Gambling gives people pleasurable, absorbing experiences. Gambling changes how you feel. As a result people use gambling to try and fulfil all their needs and to try and cope. This means that they become psychologically dependent on gambling.

Whatever I was going through, whether it was a good time or a bad time I would gamble. I would create scenarios to gamble. So, with my ex and things I would turn around and say, he’d come in from work “why are you in a mood?”, “Oh I am not in a mood”, “Oh Ok”, then I would generate an argument from that “well I’m going out, I need some air”. And then I’d go off and gamble. But that was something sitting inside of me. It’s like that itch, that urge where you keep scratching and it’s not going away until you’re actually doing it. So, I would create situations. When I used to work in the care homes we used to have to cover on-call. And there would be periods of time where I would pretend the on-call had gone off, it was a big incident and I’d sit in the casino for three or four nights and not actually go home because then I had to, didn’t have to make things up. I’d already done the big thing. I wasn’t going to be expected to go home. And that to me is the drive where gambling takes you. There’s no limits to what you will do to gamble, and it is very, very, very addictive.


People end up being driven to gamble over doing anything else. They neglect relationships, and work.

In hindsight, now, she said to me at the end, she said, “I wish you were having an affair”. Because I’d been not wilfully neglecting her, but accidently, I’m going to say accidentally neglecting the relationship, but you know oh, we’re going out on Friday with, you know, with Jane and Charlie, “Oh, no, I can’t. I’ve got to do a report for work”. I didn’t have to do a report to work. I was gambling, you know, and a whole host of what I was calling porky pies at the time because I was more interested in the gambling than going out with her. It wasn’t anything that was wrong with the relationship. It just meant that gambling meant more to me at that time than what the relationship did.

I remember when I told my daughters and my oldest daughter just said “Dad, thank God there’s a reason for the way you’ve been like you are because we thought that you just didn’t like us anymore”. So that’s hard to take, knowing that nobody really mattered because all that mattered was gambling.
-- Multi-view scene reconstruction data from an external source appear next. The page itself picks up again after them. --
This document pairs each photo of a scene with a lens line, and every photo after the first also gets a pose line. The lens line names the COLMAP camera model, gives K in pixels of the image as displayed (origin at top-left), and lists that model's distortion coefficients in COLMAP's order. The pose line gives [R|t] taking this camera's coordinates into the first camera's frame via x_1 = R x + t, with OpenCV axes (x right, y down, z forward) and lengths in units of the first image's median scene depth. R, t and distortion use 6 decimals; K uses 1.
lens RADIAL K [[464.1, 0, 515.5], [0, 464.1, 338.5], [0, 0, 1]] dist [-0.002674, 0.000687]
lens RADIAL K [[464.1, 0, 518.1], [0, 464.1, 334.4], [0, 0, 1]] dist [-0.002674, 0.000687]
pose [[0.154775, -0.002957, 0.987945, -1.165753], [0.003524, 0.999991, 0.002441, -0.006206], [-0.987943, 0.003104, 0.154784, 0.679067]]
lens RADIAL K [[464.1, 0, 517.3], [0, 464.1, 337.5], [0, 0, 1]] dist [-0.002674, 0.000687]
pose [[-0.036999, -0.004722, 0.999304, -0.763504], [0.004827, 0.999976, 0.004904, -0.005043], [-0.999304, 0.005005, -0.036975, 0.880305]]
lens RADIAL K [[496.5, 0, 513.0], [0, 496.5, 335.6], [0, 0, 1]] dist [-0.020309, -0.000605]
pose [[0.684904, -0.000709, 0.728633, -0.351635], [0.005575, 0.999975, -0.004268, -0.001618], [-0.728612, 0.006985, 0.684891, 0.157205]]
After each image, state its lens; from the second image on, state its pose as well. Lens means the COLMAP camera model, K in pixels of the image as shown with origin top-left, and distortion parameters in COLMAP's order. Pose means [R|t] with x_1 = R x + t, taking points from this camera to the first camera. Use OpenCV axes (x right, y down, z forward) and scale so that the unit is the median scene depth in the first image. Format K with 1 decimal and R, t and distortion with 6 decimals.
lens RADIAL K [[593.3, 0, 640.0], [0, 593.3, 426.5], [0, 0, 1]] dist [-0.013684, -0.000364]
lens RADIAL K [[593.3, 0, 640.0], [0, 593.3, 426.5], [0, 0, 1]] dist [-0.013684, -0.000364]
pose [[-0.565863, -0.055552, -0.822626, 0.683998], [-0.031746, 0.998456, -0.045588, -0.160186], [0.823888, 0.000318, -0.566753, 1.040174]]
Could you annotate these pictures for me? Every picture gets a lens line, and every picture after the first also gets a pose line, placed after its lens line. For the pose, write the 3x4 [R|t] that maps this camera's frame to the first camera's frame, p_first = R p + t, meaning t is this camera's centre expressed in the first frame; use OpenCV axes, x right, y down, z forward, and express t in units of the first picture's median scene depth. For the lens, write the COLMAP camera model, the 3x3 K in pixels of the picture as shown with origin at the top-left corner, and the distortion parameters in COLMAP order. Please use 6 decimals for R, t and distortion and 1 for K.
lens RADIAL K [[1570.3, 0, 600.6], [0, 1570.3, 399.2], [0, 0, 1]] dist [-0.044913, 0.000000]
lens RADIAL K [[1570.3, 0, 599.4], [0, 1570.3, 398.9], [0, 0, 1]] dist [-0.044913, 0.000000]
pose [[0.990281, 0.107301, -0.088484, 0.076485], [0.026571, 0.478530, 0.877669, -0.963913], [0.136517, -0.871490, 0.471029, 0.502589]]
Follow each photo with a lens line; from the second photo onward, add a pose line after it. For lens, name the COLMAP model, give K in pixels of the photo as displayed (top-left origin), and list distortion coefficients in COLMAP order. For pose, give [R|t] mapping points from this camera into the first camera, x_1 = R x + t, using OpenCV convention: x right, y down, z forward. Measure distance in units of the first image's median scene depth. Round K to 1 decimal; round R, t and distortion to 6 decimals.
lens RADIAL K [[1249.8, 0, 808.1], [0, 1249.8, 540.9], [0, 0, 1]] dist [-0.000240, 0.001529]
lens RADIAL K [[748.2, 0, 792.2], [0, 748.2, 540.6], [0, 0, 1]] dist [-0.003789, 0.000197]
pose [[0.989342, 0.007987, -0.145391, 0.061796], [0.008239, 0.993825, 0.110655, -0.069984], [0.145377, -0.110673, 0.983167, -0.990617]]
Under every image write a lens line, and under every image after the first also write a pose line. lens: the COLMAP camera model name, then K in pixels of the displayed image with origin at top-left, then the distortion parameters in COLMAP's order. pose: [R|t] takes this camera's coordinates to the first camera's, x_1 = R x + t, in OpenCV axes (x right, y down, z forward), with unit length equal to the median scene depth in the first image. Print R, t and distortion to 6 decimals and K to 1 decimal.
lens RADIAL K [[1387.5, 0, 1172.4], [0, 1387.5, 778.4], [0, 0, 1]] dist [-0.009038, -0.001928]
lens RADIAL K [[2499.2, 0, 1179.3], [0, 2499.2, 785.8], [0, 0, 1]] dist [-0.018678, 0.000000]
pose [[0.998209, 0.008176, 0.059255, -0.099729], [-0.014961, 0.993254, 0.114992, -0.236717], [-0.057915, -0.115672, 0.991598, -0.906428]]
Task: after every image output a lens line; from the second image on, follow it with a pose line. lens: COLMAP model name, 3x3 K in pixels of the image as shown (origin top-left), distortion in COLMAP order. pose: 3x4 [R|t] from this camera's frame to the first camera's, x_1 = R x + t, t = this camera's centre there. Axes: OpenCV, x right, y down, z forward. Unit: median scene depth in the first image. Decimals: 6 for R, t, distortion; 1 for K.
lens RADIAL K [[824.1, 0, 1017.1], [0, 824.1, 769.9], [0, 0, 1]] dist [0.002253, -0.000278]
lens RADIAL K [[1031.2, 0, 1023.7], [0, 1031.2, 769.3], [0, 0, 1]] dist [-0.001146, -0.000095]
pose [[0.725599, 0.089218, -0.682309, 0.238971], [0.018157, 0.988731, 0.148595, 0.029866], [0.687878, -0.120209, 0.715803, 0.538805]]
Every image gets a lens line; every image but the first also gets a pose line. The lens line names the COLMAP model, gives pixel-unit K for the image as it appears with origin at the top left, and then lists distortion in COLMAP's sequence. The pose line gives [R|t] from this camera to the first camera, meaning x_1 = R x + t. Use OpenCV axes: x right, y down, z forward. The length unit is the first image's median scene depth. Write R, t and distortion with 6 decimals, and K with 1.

People can end up gambling non-stop. 

I would still put coupons on and still get tips on horses and, you know, some of them are good ones and I’d win some decent money, but that money would then just go straight to in-play. So I look back on some of the subject access request that I got. And it’s pretty horrific, really, my alarm would go off at 06:00 and my first in-play bet would be at a minute past 06:00 and the last one would be just before I went to bed. So I’d literally have my account open all day. And I think the most I ever did was 460 bets in one day. So it was horrendous. I mean, like I say, I think in the January I did an analysis of one month, so that was January 2017, six months before I stopped and I sticked £111,000 that month. It worked out an average of 280 bets a day.